There will most likely be differences on the APA Board of Commissioners when members take up the classification decision later this fall. First the staff must make a recommendation to the State Lands Committee, which, in turn, makes a recommendation to the full board. A thorough discussion of balance – preservation versus access – is expected, and that could come as early as the November meeting in Ray Brook.
Yet town supervisors in the “five towns” were clearly disappointed at the end of the State Lands Committee meeting Sept. 12 when committee Chairman Richard Booth publicly sated that was in favor of the wilderness classification, even before getting a recommendation from the APA staff. The governor’s visit to the Adirondack Park on Sept. 26 changed the mood among local leaders, according to Supervisor Douglas.
“I think the mood change is a little better today because we were concerned that we weren’t being heard,” Douglas said. “A lot of the environmental groups have a lot of funds behind them to push their message out, and local government officials need to be heard. We’re trying to do that as a group between the five towns and two counties. I think the mood today is, ‘Look. We’re willing to sit down. We’re willing to negotiate. But we’ve got to have cordial conversations and open minds going into them.”

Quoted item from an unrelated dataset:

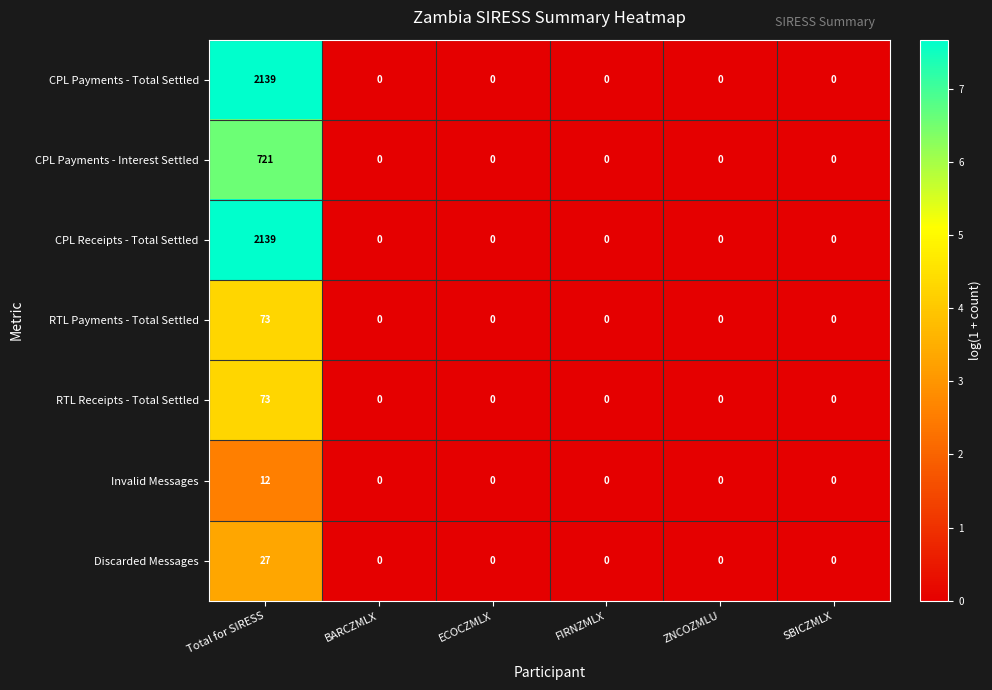

The value of Invalid Messages at Total for SIRESS is 6. True or false?

False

During the Sept. 12 APA meeting, Commissioner Booth asked staff to submit a memo in October clearly stating the ramifications of classification based on the State Land Master Plan (SLMP), which is a set of approved guidelines for using state-owned lands in the 6-million-acre Adirondack Park.
Based on Booth’s memo request, it has been perceived that APA commissioners will be making their decision solely on the SLMP guidelines, a black-and-white approach. When asked if the Finch land classification is a black-and-white decision for him, Gov. Cuomo answered with one word — “No.”
The governor said there will be more meetings with stakeholders in this land classification process before he signs any document.
“They’ll be more conversations. They’ll be more discussions. There will be more analysis,” Cuomo said. “But I want to make sure I am as prepared as I can be to make this decision because it’s an important one.”